**Task item**
Determine how many lines in these records hold "namespace". Only the number is wanted.

▬▬▬▬▬▬▬▬▬▬

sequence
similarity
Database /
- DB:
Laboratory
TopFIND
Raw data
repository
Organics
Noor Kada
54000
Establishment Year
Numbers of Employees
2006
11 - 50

▬▬▬▬▬▬▬▬▬▬

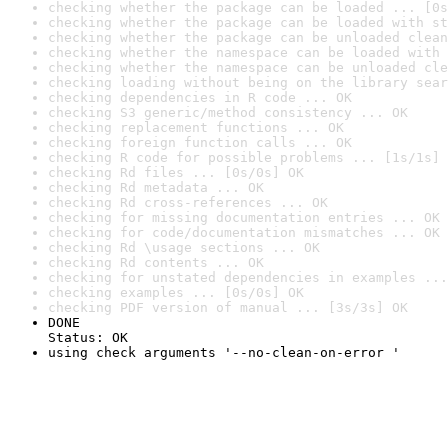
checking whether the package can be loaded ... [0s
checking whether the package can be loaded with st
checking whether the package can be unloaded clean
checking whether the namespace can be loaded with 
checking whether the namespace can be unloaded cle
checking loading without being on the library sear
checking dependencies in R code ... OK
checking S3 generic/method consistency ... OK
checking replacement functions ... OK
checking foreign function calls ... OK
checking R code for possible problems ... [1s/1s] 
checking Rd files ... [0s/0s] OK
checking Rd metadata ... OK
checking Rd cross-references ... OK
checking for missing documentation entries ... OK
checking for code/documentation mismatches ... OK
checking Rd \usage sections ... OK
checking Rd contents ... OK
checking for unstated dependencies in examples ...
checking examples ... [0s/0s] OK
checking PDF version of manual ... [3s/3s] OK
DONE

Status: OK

▬▬▬▬▬▬▬▬▬▬

**Your solution**
2